INTERNATIONAL

Kim Jong Un Issues War Threats and Demands A Change In South Korea’s Status

Seoul: North Korean leader Kim Jong Un cautioned that while his nation doesn’t desire conflict, it didn’t plan to avoid it on Monday when he asked for a constitutional reform to alter South Korea’s status as a distinct state, according to official media KCNA on Tuesday.

In a speech to the rubber-stamp parliament of North Korea, the Supreme People’s Assembly, Kim said that he had come to the ultimate judgment that unification with the South was no longer feasible.

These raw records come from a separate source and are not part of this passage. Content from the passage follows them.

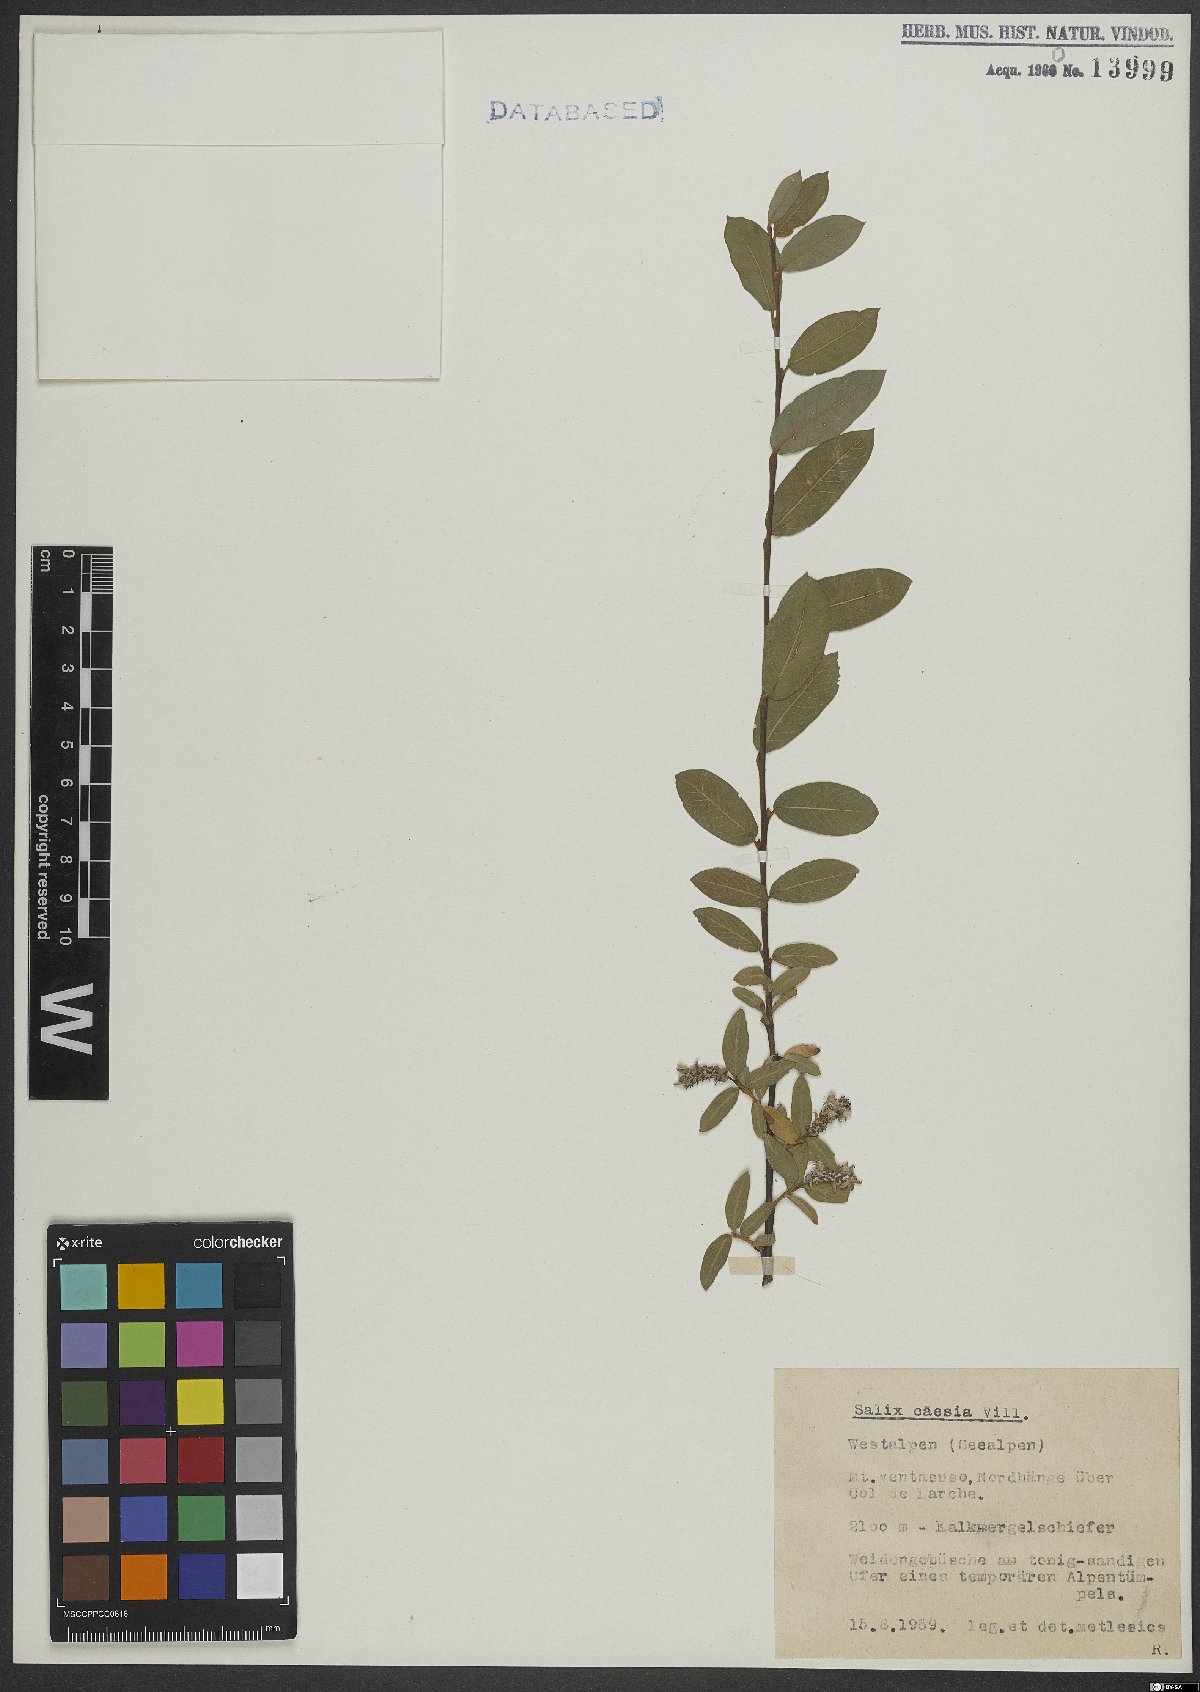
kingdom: Plantae
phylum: Tracheophyta
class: Magnoliopsida
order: Malpighiales
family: Salicaceae
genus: Salix
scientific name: Salix caesia
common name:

He also accused Seoul of pursuing unification via absorption and regime collapse.

“We don’t want war but we have no intention of avoiding it,” Kim was reported as saying by KCNA.

State media said that three agencies pertaining to unification and inter-Korean tourism will close.

The action was taken in response to growing tensions on the Korean Peninsula brought on by a number of missile launches and Pyongyang’s determination to defy decades of established policy and alter its relations with South Korea.

According to analysts, North Korea’s foreign ministry may assume control of ties with Seoul and perhaps contribute to the justification of using nuclear weapons against South Korea in a future conflict.

Nuclear physicist Siegfried Hecker and former State Department official Robert Carlin said last week in research for the U.S.-based 38 North project that they believe the situation on the Korean Peninsula is more hazardous now than it has been since early June 1950.

“That may sound overly dramatic, but we believe that, like his grandfather in 1950, Kim Jong Un has made a strategic decision to go to war,” they said. “We do not know when or how Kim plans to pull the trigger, but the danger is already far beyond the routine warnings in Washington, Seoul, and Tokyo about Pyongyang’s ‘provocations.'”

However, other commentators have expressed more optimism, stating that the changes only reflect reality and might ultimately aid in the normalization of ties between the two Koreas.